How To Find Your OAI Sets And Records
Find Your Harvesting URL
- Contact your systems manager if you need help finding your base harvesting URL. It may look something like this: https://cdm16007.contentdm.oclc.org/oai/oai.php
- To view all sets visible for harvest, add “?verb=ListSets” to the end of the link as shown above. Your link will now look like this: https://cdm16007.contentdm.oclc.org/oai/oai.php?verb=ListSets. This page will display all of your sets in XML format. Take note of the setSpec values for the next step.
To view the metadata records of a specific set, you’ll need to determine the metadata schema you want to view your records in and choose a setSpec from the previous step. In this example, we’ll view the records in Qualified Dublin Core and view the State Library of Ohio Rare Books Collection, for which Set Spec value is “p267401cdi.”
Add the following string to your base harvesting URL: “?verb=ListRecords&set=[setSpec chosen above]&metadataPrefix=oai_qdc.”
The URL is now https://cdm16007.contentdm.oclc.org/oai/oai.php?verb=ListRecords&set=p267401cdi&metadataPrefix=oai_qdc.
This link will display the metadata in XML format. You can see how each metadata value is mapped. Review a few records to make sure your metadata is displaying as expected.
Disable Page Level Metadata In OAI-PMH Feed
DPLA requires all items in the metadata to be in an item level record, and not in individual page level records. Please take a moment to review your OAI-PMH output settings. If you’re using CONTENTdm, please check the following settings:
CONTENTdm Administration > “Administration” tab > “Harvesting”

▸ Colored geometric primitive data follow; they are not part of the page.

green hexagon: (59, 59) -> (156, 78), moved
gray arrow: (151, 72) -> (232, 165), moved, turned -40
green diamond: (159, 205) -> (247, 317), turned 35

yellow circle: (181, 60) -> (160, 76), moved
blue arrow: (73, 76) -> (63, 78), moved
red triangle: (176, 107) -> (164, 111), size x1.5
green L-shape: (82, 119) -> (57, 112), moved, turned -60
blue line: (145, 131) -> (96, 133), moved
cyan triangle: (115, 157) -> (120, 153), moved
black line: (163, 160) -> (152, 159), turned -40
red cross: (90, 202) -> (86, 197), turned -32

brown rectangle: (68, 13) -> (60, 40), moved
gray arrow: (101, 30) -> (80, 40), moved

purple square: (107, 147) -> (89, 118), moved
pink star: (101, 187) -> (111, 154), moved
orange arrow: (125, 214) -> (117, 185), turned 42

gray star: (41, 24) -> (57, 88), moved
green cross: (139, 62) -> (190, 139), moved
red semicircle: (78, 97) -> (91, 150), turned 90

The “Enable compound object pages” option in the “OAI-PMH” section allows you to enable or disable this functionality. This setting should be disabled for page-level records.
If you’re using another Digital Assessment Management System, please contact your server administrator to determine the settings in your system.

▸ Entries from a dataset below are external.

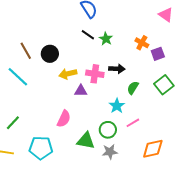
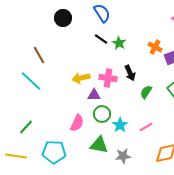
black circle: (50, 54) -> (63, 18), moved
black arrow: (117, 69) -> (130, 73), turned 63
cyan star: (117, 106) -> (120, 125), moved
green circle: (108, 130) -> (102, 114), moved

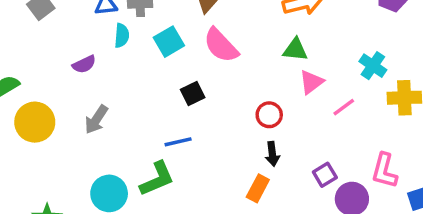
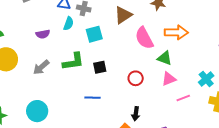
pink semicircle: (221, 45) -> (144, 38), moved
red circle: (269, 115) -> (136, 78), moved
blue line: (178, 142) -> (93, 98), moved
green L-shape: (157, 179) -> (73, 62), moved

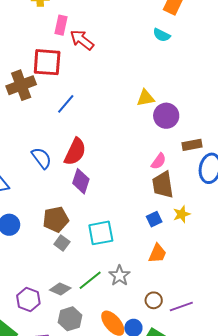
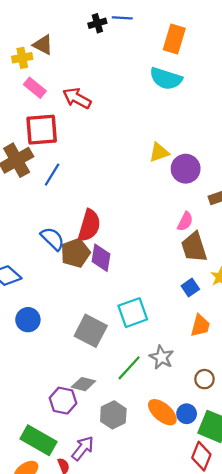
pink rectangle: (61, 25) -> (35, 88), moved, turned -54
cyan semicircle: (162, 35) -> (166, 79), size x1.6
blue line: (66, 104) -> (52, 175), moved
brown pentagon: (56, 219) -> (75, 253), moved
gray square: (62, 243) -> (91, 331), size x1.8
gray diamond: (60, 289) -> (83, 384), moved

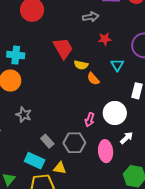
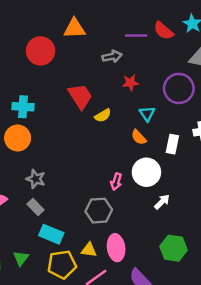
yellow semicircle: (81, 65) -> (103, 116), turned -40
orange semicircle: (93, 79) -> (139, 137), moved
gray rectangle: (47, 141) -> (35, 207), moved
pink ellipse: (106, 151) -> (116, 248), moved
yellow triangle: (60, 168) -> (89, 250), moved

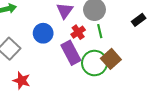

Removing Deleted Records From OAI-PMH Feed
It would be helpful during our initial DPLA setup of your collections if you could remove the references to deleted records in the OAI-PMH feed. This isn’t required, but it simplifies the QA process of your metadata.
If you are using a Digital Assessment Management System other than CONTENTdm, please contact your server administrator to find out how to perform this task in your system.

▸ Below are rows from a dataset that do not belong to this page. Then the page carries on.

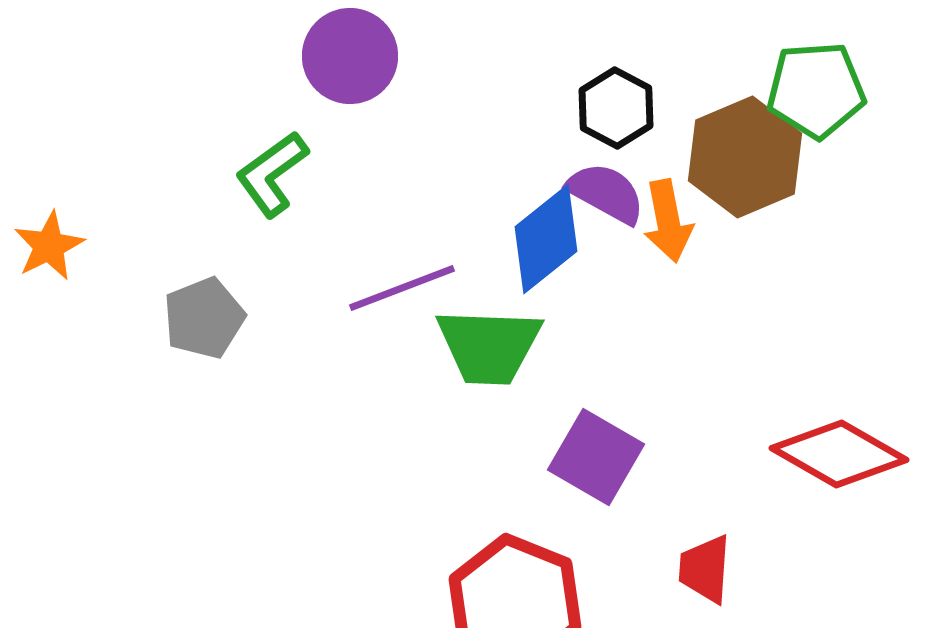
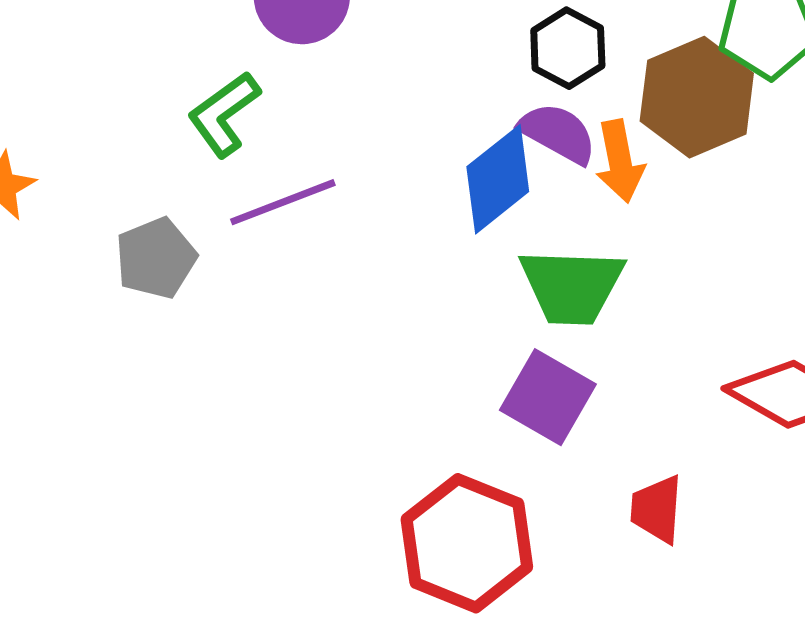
purple line: (402, 288) -> (283, 202), moved
green trapezoid: (489, 346) -> (572, 286), moved

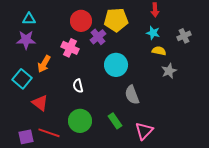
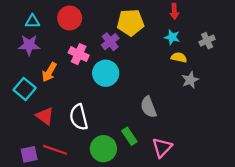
red circle: (81, 21) -> (70, 18), moved
cyan circle: (116, 65) -> (106, 73), moved
white semicircle: (78, 86) -> (79, 117), moved, size x1.6
green circle: (80, 121) -> (103, 149), moved

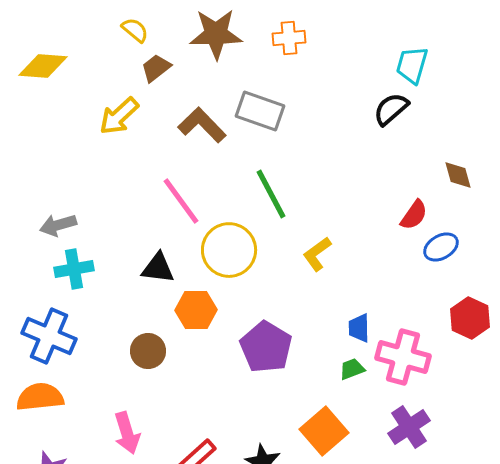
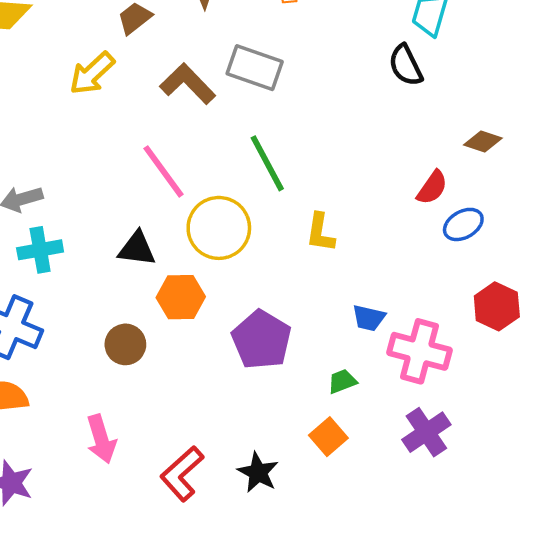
black semicircle: (391, 109) -> (406, 65), turned -75
brown diamond: (458, 175) -> (483, 141), turned -56
yellow L-shape: (317, 254) -> (320, 233), turned -45
blue trapezoid: (359, 328) -> (369, 318), turned -76
green trapezoid: (352, 369) -> (342, 381), moved
orange square: (324, 431) -> (328, 437), size x0.7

In CONTENTdm, the software keeps track of deleted records. Basic information about deleted records is then sent to any OAI-PMH harvesters (including us in our role with the DPLA). To the best of our knowledge, this information isn’t used in any other context in CONTENTdm, and it should be safe to remove the references to these deleted records from the collection (with one caveat explained below) but you should still confirm with your CONTENTdm support person this functionality has not changed recently.
It’s not possible to clear these references using the Graphical User Interface (GUI) in CONTENTdm. You must have access to the back-end server to can manually delete a file from it. If your CONTENTdm server is hosted by OCLC, you must send a request to the CONTENTdm Support/Hosting teams for this change to be implemented.
Each CONTENTdm collection would need to be processed separately. The file to be removed from the collection is: /index/description/delete.log
After deleting the “delete.log” file, it will be recreated the next time you delete an item from this CONTENTdm collection. This won’t be a problem, as we simply wish to clear out the deleted references during the initial setup when we’re looking most closely at your data in order to verify that our harvesting process is correct.
Removing “deleted” references from the OAI-PMH feed should only be problematic if you have another entity harvesting data from these collections and this other entity needs to know when records have been deleted from the collections. This information would then be used to keep that other entity’s records up-to-date. If you have no other harvesters doing this, then removal of the deleted references shouldn’t be a problem.